There is an action at the beginning of the film which distinctly and harrowingly foreshadows the death of 90s rock icon Kurt Cobain: Courtney Love plays Nancy’s friend Gretchen, and she is seen screaming as a bodybag is strolled past her. The action secures Sid & Nancy’s mythological warning. (The documentary Kurt & Courtney thematically mimics this film with more than its title.)
Much in the same way as the forces at the helm of Romeo and Juliet, the film is divided between two operative powers (this theme is keenly mirrored in the couple’s nationalities): the first half of the film is in Britain depicting Sid’s introduction to Nancy and to heroin; the final half of the film follows the Sex Pistols’ American tour. The punk movement is largely isolated to Britain, and the band’s presence in America is seen as some sort of radical exhibition. At a show in Texas, cowboy hats strew the audience.

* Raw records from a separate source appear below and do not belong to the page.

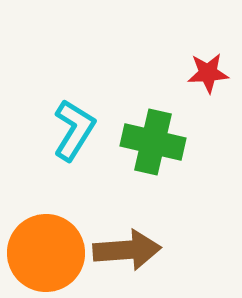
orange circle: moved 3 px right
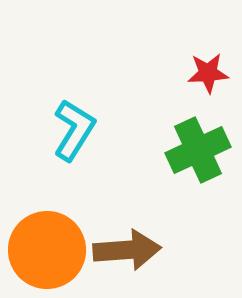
green cross: moved 45 px right, 8 px down; rotated 38 degrees counterclockwise
orange circle: moved 1 px right, 3 px up
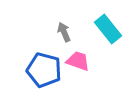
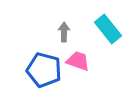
gray arrow: rotated 24 degrees clockwise
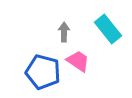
pink trapezoid: rotated 15 degrees clockwise
blue pentagon: moved 1 px left, 2 px down
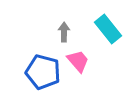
pink trapezoid: rotated 15 degrees clockwise
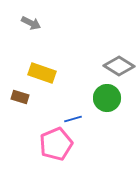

This is not the same crowd that bought their fame.
At the point the final act of the film ensues – which occurs entirely in one hotel room – Sid has been abandoned by the Sex Pistols, and the two interact with few outside of their fellow addicts—in regard to whom Nancy acknowledges, “All my friends are dead.”
It is clear by this action that the couple’s fate was secured with their first meeting, and furthermore, the couple realizes their codependence and the nearing of their end. Frustrated, broke, addicted, and depressed, Nancy asks: “If I asked you to kill me, would you?” “I couldn’t live without ya,” Sid beacons. There is a fatal attachment between these lovers.
Brief and disjointed visions of reality recur throughout the film, as when, in a hotel room (the setting, anonymously frequent, is different with each passage), Sid tosses a lit cigarette into some nearby rubbish. The room is set aflame, and the couple watches with uninspired fascination. Sid lights another cigarette, and humorously tosses the lit match in the enveloping fire beside them.
The film employs these moments of surrealism to relay either the dissolving and momentary sobriety of the couple or their increasing distance from potential redemption. These moments gather frequency and culminate in the ending, involving Sid dancing with three kids and a boombox (the device plays hip-hop; the action suggests the end of one music scene and the introduction of another). Sid & Nancy’s final moments are quietly and appropriately poetic.
These are characters who announce their abandon of authoritative repression. As empty as their ideas may be, there is a tying and tragic underline to their desperate cry for infamy: the threat of cynicism will poison the idealism of their youth. Live fast die young and leave a good-looking corpse. The ill-fated couple, here, were but two casualties.